The Senate: The Republican Revolt
How close is Bush to losing his own party?

By Richard Wolffe, Holly Bailey and Eleanor Clift
Newsweek

Jan. 22, 2007 issue - Last Tuesday afternoon, a day before President George W. Bush went on TV to explain his decision to send more troops to Iraq, Senate Minority Leader Mitch McConnell called his Republican colleagues together for a private talk. Several GOP senators had already come out against the plan. McConnell, Bush's closest Senate supporter on Iraq, hoped to keep others from defecting. He urged his colleagues to stand together at least until Bush had the chance to speak to the country. After the meeting, the senators went outside the room to display their unity to waiting reporters. McConnell said he thought more troops were just the thing to "give us a chance to succeed." He then stepped aside so the other senators could second his sentiments. No one came forward. McConnell's eye fell on Trent Lott. "Trent?" McConnell said, motioning him toward the microphone. "I don't think I have anything to add," said Lott.

Bush expected at least a handful of Republican senators—critics like Chuck Hagel and George Voinovich—to run from a troop increase. But the White House was surprised when even pro-war senators, including Sam Brownback and Lisa Murkowski, came out against the plan. Other prominent senators, including Lott and John Warner, the senior Republican on the Armed Services Committee, have been quiet. They aren't bashing the idea, but they aren't promoting it either.
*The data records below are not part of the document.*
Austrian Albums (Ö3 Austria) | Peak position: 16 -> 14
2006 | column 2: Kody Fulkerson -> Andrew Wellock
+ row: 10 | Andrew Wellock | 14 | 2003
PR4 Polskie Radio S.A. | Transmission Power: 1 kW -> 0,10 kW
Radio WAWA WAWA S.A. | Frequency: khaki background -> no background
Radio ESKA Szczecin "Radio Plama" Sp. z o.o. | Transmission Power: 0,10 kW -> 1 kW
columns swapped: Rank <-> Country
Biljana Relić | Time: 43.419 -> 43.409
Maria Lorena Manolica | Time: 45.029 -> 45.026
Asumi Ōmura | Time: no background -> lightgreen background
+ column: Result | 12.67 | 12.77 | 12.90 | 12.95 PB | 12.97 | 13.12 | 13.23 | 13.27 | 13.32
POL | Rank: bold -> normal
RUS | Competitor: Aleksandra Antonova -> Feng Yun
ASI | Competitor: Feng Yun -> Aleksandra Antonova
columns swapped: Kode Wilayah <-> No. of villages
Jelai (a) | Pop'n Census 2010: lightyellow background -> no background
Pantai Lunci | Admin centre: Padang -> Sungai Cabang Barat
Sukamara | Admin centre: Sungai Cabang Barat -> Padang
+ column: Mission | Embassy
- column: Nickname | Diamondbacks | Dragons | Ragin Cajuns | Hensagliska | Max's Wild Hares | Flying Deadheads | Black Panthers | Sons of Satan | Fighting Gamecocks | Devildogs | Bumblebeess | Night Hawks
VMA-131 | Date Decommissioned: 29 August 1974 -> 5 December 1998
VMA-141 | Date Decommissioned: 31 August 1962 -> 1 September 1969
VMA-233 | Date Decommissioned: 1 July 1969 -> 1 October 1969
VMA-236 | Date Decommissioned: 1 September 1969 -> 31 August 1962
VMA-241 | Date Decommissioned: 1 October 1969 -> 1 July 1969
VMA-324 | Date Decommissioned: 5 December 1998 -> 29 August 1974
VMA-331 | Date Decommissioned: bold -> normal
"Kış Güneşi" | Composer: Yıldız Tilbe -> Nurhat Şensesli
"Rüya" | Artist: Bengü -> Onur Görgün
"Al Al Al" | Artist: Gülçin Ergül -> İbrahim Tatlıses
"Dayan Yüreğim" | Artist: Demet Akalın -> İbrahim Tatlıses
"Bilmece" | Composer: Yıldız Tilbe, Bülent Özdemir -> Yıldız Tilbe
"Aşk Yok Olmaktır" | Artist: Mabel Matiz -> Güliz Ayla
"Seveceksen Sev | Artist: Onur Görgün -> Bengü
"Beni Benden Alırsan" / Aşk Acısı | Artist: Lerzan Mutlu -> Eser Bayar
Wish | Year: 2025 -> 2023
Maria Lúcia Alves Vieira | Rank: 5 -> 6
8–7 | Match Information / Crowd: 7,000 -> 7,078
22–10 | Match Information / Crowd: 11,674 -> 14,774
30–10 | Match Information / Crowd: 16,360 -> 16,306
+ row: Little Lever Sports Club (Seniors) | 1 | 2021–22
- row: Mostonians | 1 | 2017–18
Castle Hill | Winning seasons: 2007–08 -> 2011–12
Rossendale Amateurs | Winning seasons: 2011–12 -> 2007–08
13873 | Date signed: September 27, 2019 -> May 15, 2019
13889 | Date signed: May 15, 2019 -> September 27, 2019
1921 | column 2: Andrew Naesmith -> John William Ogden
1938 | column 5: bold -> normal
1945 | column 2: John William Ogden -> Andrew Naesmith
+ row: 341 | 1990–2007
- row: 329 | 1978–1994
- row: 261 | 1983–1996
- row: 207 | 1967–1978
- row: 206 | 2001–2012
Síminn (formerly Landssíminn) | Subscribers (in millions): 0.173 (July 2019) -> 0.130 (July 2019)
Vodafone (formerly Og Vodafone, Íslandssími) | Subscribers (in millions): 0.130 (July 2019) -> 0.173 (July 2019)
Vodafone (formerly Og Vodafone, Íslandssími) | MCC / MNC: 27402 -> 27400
Warner and Richard Lugar, the ranking Republican on the Foreign Relations Committee, are contemplating a resolution to draw bipartisan support for the recommendations of the Iraq Study Group report.

Senior administration officials, who declined to speak on the record about private deliberations, say the president knows he has to show real improvements in Iraq within two or three months or risk losing even more GOP support. "All the talking points aren't going to make the difference," says a senior aide. "What matters is what happens ... on the streets and the neighborhoods of Baghdad."

A former senior Bush aide who is still close to the White House says if things don't improve, a delegation of Republican senators could one day show up in the Oval Office to tell Bush that the party is no longer with him and the war must end—much like Sen. William Fulbright's forcefully urging Lyndon Johnson to bring the Vietnam War to a close. (Last week Warner told NEWSWEEK he "wouldn't hesitate" to tell Bush if he came to believe Bush's policy was failing.) Bush's challenge isn't just to take control of Baghdad, but to win back control of his party. "Before this, the president's credibility was hanging by a thread," says the former aide. "After this, I don't know. It may be lost."